● Problem description: Every line of the data below is to be duplicated exactly, pictures excepted.

● Data extract:

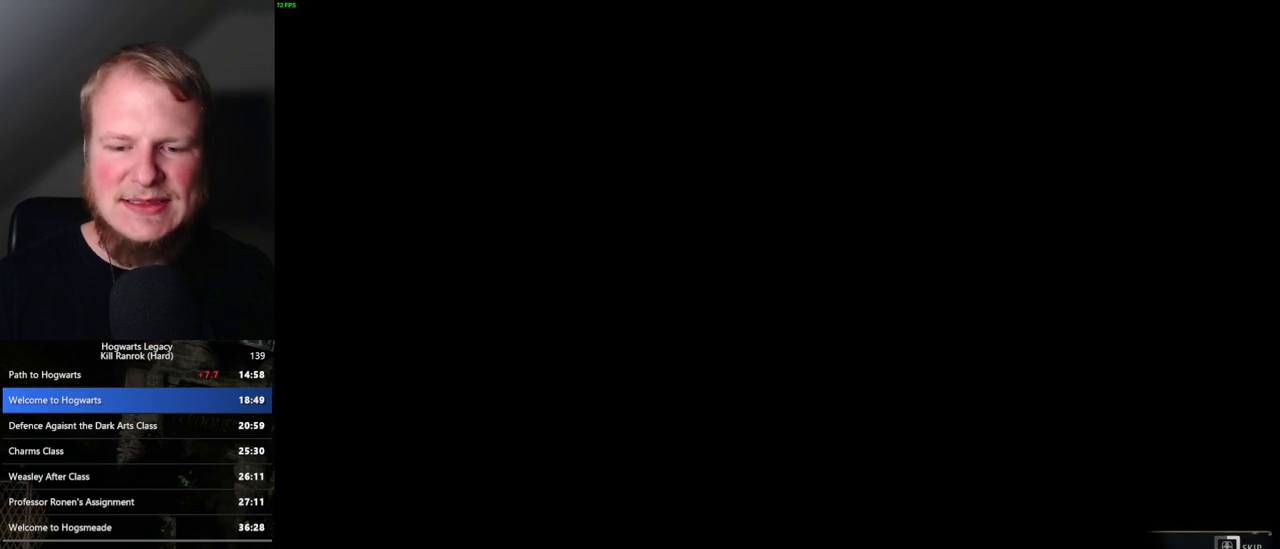
{"keys": ["q"], "mouse": [], "events": []}
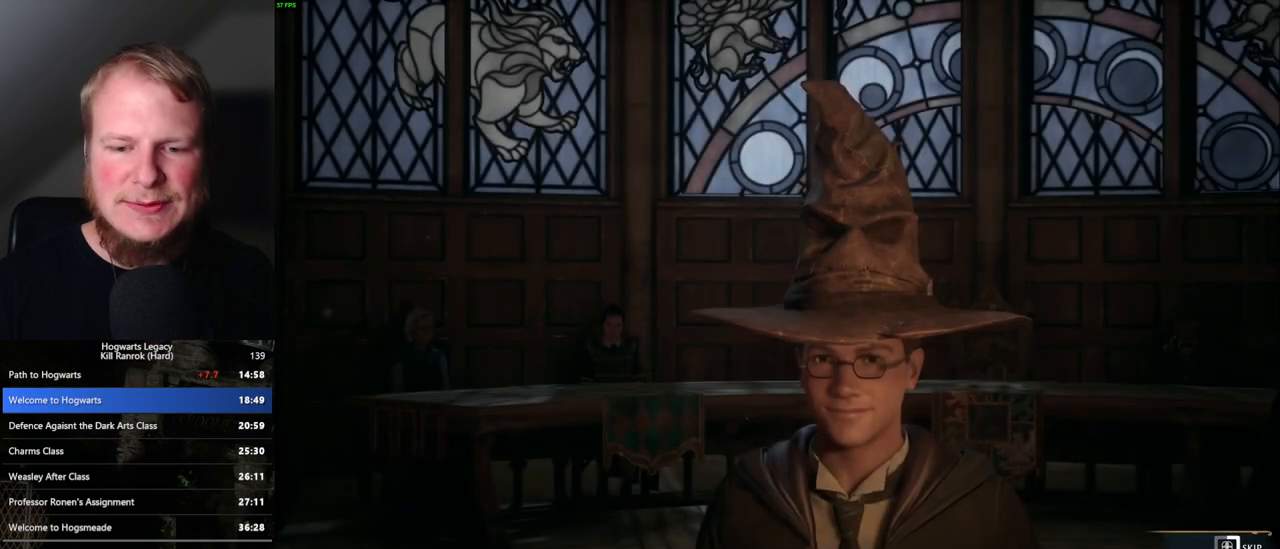
{"keys": ["q"], "mouse": [], "events": []}
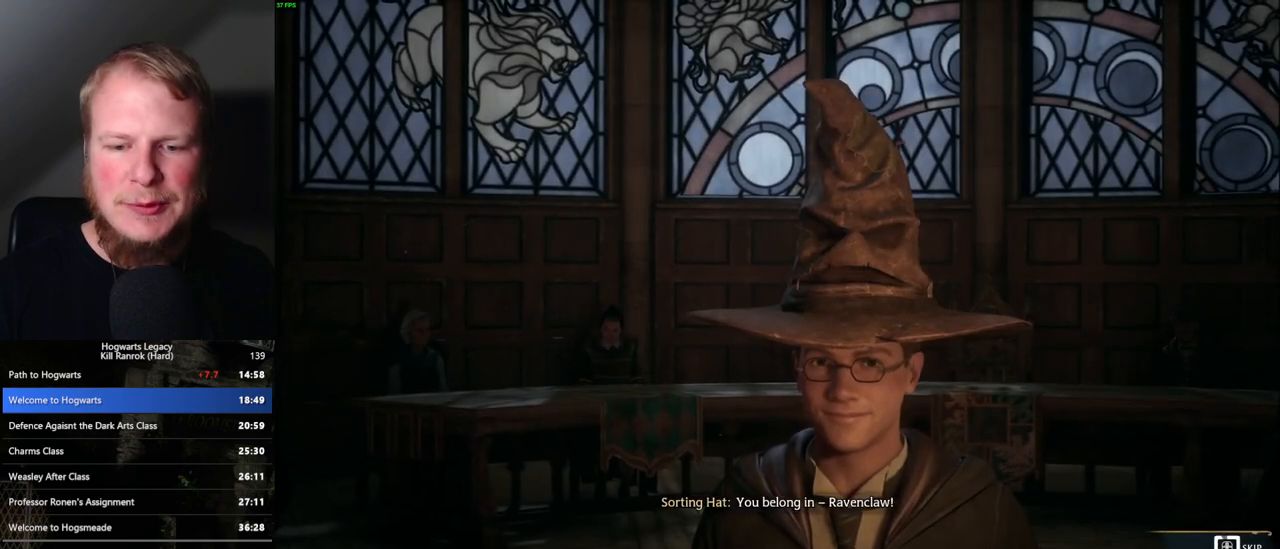
{"keys": ["q"], "mouse": [], "events": []}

● Task result:
{"keys": ["q"], "mouse": [], "events": []}
{"keys": ["q"], "mouse": [], "events": []}
{"keys": ["q"], "mouse": [], "events": []}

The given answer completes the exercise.